# Stored items
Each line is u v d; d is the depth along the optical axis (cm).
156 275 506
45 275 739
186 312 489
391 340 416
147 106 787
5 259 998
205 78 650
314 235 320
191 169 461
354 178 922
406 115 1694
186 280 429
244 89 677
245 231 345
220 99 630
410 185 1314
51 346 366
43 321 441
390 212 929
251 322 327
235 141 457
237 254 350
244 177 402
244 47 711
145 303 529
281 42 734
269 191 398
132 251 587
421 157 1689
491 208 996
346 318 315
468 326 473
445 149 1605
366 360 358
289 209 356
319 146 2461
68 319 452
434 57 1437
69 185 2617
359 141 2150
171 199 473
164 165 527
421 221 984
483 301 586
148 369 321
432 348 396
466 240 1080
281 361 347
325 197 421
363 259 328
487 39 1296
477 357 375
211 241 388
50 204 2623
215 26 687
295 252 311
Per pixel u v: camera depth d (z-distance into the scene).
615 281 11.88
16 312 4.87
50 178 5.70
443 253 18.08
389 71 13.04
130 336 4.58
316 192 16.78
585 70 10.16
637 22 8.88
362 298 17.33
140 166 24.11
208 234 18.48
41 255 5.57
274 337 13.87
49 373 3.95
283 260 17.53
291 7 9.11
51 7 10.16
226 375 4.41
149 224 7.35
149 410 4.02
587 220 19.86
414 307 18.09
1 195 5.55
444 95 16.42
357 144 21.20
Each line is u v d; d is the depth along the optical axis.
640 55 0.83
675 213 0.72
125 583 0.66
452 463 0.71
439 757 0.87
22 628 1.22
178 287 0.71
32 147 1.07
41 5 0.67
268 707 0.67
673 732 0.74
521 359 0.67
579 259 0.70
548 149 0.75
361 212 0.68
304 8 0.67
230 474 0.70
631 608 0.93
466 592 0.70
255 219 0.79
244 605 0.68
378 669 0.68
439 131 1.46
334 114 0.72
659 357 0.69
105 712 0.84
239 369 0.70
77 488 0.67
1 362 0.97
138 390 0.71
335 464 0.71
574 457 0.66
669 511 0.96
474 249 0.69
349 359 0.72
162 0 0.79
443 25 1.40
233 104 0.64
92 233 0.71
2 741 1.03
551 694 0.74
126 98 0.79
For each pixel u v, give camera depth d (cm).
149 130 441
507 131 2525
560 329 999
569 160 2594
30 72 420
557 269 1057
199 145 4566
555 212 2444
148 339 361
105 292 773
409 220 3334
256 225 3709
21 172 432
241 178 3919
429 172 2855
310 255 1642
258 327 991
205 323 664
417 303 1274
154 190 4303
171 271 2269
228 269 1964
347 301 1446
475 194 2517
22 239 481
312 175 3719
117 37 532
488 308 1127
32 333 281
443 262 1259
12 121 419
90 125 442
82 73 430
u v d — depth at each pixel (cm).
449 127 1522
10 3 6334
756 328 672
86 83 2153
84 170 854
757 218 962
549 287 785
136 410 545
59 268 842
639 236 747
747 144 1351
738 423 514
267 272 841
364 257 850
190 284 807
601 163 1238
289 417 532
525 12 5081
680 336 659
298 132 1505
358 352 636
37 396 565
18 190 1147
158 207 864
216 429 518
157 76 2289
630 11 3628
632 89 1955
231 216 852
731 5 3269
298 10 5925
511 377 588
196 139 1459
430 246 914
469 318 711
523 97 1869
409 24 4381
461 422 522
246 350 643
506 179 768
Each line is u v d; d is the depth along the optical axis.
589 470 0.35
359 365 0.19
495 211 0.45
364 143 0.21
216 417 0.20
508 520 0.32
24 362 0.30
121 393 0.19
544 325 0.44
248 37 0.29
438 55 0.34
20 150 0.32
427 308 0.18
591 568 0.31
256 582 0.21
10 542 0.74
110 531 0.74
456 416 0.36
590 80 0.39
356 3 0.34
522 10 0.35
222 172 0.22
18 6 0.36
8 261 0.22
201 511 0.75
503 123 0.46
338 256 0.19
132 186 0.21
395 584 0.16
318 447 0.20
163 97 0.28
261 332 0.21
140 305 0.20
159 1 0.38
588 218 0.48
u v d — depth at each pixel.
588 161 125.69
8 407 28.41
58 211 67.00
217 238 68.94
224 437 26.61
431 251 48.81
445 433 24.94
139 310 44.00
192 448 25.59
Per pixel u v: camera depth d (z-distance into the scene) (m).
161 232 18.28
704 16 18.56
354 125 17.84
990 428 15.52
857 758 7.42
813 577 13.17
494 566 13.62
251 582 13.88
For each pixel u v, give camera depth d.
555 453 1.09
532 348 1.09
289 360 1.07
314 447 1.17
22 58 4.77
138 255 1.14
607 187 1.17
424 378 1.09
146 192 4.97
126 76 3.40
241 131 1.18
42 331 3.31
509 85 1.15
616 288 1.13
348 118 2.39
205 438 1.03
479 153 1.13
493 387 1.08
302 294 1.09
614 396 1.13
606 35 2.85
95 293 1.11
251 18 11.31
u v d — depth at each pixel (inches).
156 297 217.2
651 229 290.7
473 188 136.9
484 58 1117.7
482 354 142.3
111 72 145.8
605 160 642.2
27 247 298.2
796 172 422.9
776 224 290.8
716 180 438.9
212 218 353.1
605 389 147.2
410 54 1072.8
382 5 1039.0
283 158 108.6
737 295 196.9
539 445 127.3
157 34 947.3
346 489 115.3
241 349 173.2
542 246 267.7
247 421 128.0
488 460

# TASK BRIEF
Each line above from the one with "390 212 929" up to and including the one with "757 218 962" must be set down exactly, and no line outside that span may appear.

# TASK SOLUTION
390 212 929
251 322 327
235 141 457
237 254 350
244 177 402
244 47 711
145 303 529
281 42 734
269 191 398
132 251 587
421 157 1689
491 208 996
346 318 315
468 326 473
445 149 1605
366 360 358
289 209 356
319 146 2461
68 319 452
434 57 1437
69 185 2617
359 141 2150
171 199 473
164 165 527
421 221 984
483 301 586
148 369 321
432 348 396
466 240 1080
281 361 347
325 197 421
363 259 328
487 39 1296
477 357 375
211 241 388
50 204 2623
215 26 687
295 252 311
Per pixel u v: camera depth d (z-distance into the scene).
615 281 11.88
16 312 4.87
50 178 5.70
443 253 18.08
389 71 13.04
130 336 4.58
316 192 16.78
585 70 10.16
637 22 8.88
362 298 17.33
140 166 24.11
208 234 18.48
41 255 5.57
274 337 13.87
49 373 3.95
283 260 17.53
291 7 9.11
51 7 10.16
226 375 4.41
149 224 7.35
149 410 4.02
587 220 19.86
414 307 18.09
1 195 5.55
444 95 16.42
357 144 21.20
Each line is u v d; d is the depth along the optical axis.
640 55 0.83
675 213 0.72
125 583 0.66
452 463 0.71
439 757 0.87
22 628 1.22
178 287 0.71
32 147 1.07
41 5 0.67
268 707 0.67
673 732 0.74
521 359 0.67
579 259 0.70
548 149 0.75
361 212 0.68
304 8 0.67
230 474 0.70
631 608 0.93
466 592 0.70
255 219 0.79
244 605 0.68
378 669 0.68
439 131 1.46
334 114 0.72
659 357 0.69
105 712 0.84
239 369 0.70
77 488 0.67
1 362 0.97
138 390 0.71
335 464 0.71
574 457 0.66
669 511 0.96
474 249 0.69
349 359 0.72
162 0 0.79
443 25 1.40
233 104 0.64
92 233 0.71
2 741 1.03
551 694 0.74
126 98 0.79
For each pixel u v, give camera depth d (cm).
149 130 441
507 131 2525
560 329 999
569 160 2594
30 72 420
557 269 1057
199 145 4566
555 212 2444
148 339 361
105 292 773
409 220 3334
256 225 3709
21 172 432
241 178 3919
429 172 2855
310 255 1642
258 327 991
205 323 664
417 303 1274
154 190 4303
171 271 2269
228 269 1964
347 301 1446
475 194 2517
22 239 481
312 175 3719
117 37 532
488 308 1127
32 333 281
443 262 1259
12 121 419
90 125 442
82 73 430
u v d — depth at each pixel (cm).
449 127 1522
10 3 6334
756 328 672
86 83 2153
84 170 854
757 218 962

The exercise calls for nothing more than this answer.